かなり大きなクーポラを持っていて、遠くからでもその姿を見ることができます。 第2次大戦ではクーポラも貫け、被害を受けたようですが、1993年に修復され現在のような姿になったそうです。 入場料は5ユーロで、ドームの部分まで上がる事がで来ます。
正面祭壇は珍しく陶板です。 なかなか美しい絵が描かれていて、天井のモザイクも精巧です。

天蓋部では外に出ることができ、旧東ドイツのテレビ塔、赤の市庁舎なども見ることができます。



このテレビ塔は1969年に完成していて、当時の東ドイツの工業技術を西側に示した建造物で、西側からすると、随分忌々しいものだったようです。 塔の高さは368メートルで、ベルリン市内のどこからでも眺めることができます。
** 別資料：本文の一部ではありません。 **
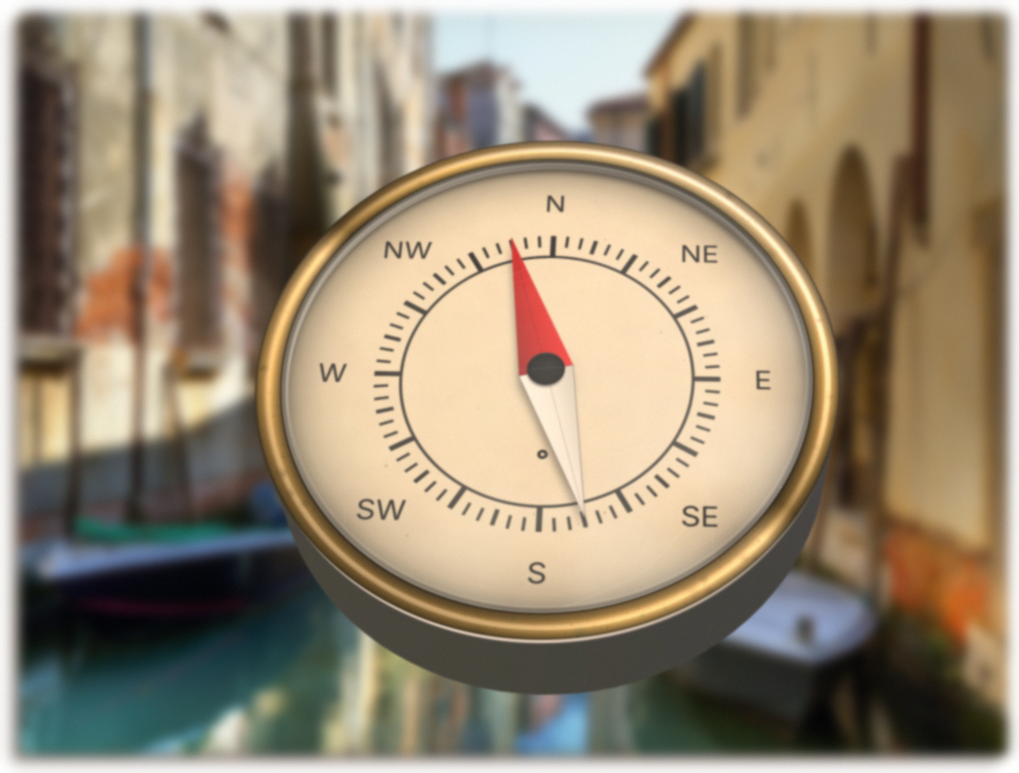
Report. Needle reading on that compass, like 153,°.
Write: 345,°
今日の観光の最後は”カイザー・ヴィルヘルム記念教会”です。 もともとは1888年に死亡したヴィルヘルム1世を追悼して、1895年に完成したプロテスタント教会で、1943年のベルリン大空襲で破壊されました。 現在もそのままの姿で保存されていて、1962年には新しく現代的な教会が隣に建設されています。 崩壊した教会の内部には美しいモザイク画も残っていて、なかなか豪華な教会であった事が窺われます。
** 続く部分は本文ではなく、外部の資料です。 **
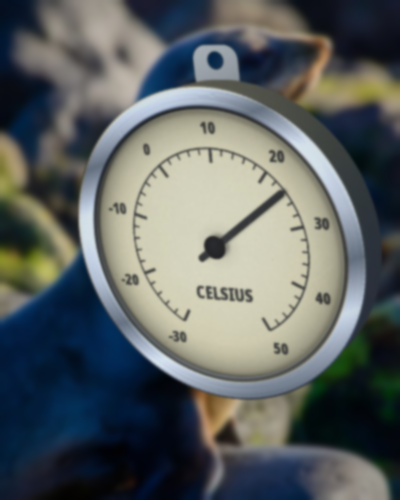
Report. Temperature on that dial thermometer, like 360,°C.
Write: 24,°C
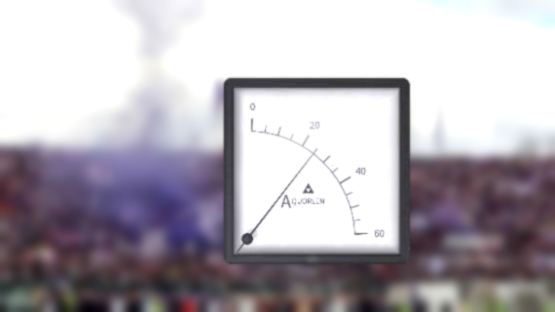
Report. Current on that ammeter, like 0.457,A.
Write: 25,A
明日から2日間ドレスデンまで1人旅に出ます。 しばらくは仕事を忘れて、孤独を楽しんできます。

2 comments:

Chiaki said...

1945年から63年経つんですね。
「まだ」と捉えるか「もう」と捉えるか、私にはどちらが相応しいか判じることができません。
人間が社会の中で生きる動物である以上、諍いは避けることはできないでしょう。
避けることができない以上は、よりよい解決手段を求めるしかないのだろうと思います。
無辜の人を巻き込むことなく、命を含め大切なものを奪うことなく……。
そういう意味で、戦争は最も避けたい手段のひとつだと思っています。。

ISAO said...

暴力からは憎しみしか生まれません。 10人いれば10人の意見の相違があるわけだし、そこに宗教、政治、権力、利益が関われば収拾が付かない事態になっても当然だと思います。 しかし、それを押し通すことによって、過去にどういうことが起きたかを十分に理解して、そこから物事考えないと人間的進歩はないでしょう。 残念ながら人が誕生してから戦争のなくなった日はありません。 国際化の進む現代。いつかみんなが他人、他国の違いを理解し尊重できる時代が来ることを願います。